Feb 25, 2015, 12:32am

>17 grkmwk: grkmwk: So with you people about The Interestings - anything but, I agree! Yet I am sure it had good reviews somewhere....

Feb 25, 2015, 1:38pm

Frog Music by Emma Donoghue. . .it's never a good thing when the climate setting of a novel sizzles more than the plot as it does in this case.

Pigeon English by Stephen Kelman. . .the reader grows tired of a Ghanian boy waxing on and on about the sky, rain, running, puppy love, and “gangstas.” As bildungsoman, it wears thin. Besides, I get extremely annoyed by the device of having a secretly dead narrator. Read 50 pp, skimmed the rest until I got to the expected end.

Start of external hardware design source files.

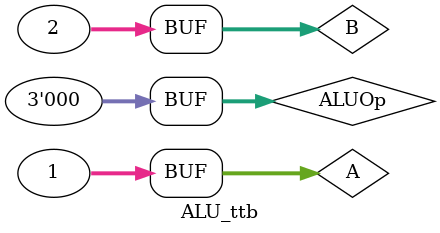
<source format=v>
`timescale 1ns / 1ps


module ALU_ttb;

	// Inputs
	reg [31:0] A;
	reg [31:0] B;
	reg [2:0] ALUOp;

	// Outputs
	wire [31:0] C;

	// Instantiate the Unit Under Test (UUT)
	ALU uut (
		.A(A), 
		.B(B), 
		.ALUOp(ALUOp), 
		.C(C)
	);

	initial begin
		// Initialize Inputs
		A = 0;
		B = 0;
		ALUOp = 0;

		// Wait 100 ns for global reset to finish
		#100;
        
		// Add stimulus here
		A=1;
		ALUOp=0;
		B=2;
	end
      
endmodule


</source>
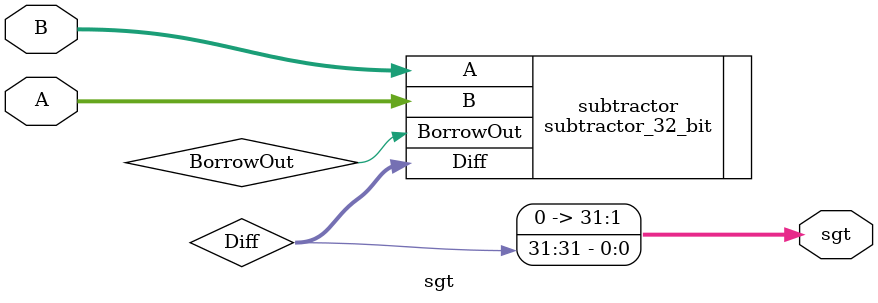
<source format=v>
module slt(
    input [31:0] A,
    input [31:0] B,
    output [31:0] slt
);

    wire [31:0] Diff;
    wire BorrowOut;

    subtractor_32_bit subtractor (
        .A(A),
        .B(B),
        .Diff(Diff),
        .BorrowOut(BorrowOut)
    );

    assign slt = {31'b0, Diff[31]};

endmodule

module sgt(
    input [31:0] A,
    input [31:0] B,
    output [31:0] sgt
);

    wire [31:0] Diff;
    wire BorrowOut;

    subtractor_32_bit subtractor (
        .A(B),
        .B(A),
        .Diff(Diff),
        .BorrowOut(BorrowOut)
    );

    assign sgt = {31'b0, Diff[31]};

endmodule
</source>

The Sea and the Silence by Peter Cunningham. . .another broken romance tale, full of the usual tragedies. A banal story that is only different from all such unhappy marriage stories for its opening device and non-chronological structure.

Roman Games: A Plinius Secundus Mystery (Plinius Secundus Series Book 1) by Bruce Macbain. . .historically, mildly interesting; novelistically, not so much. There is little vividness in the writing which at time is overwhelmed by pedantry.

I read a lot of books in '14, so I don't think a handful of clunkers makes for a bad reading year.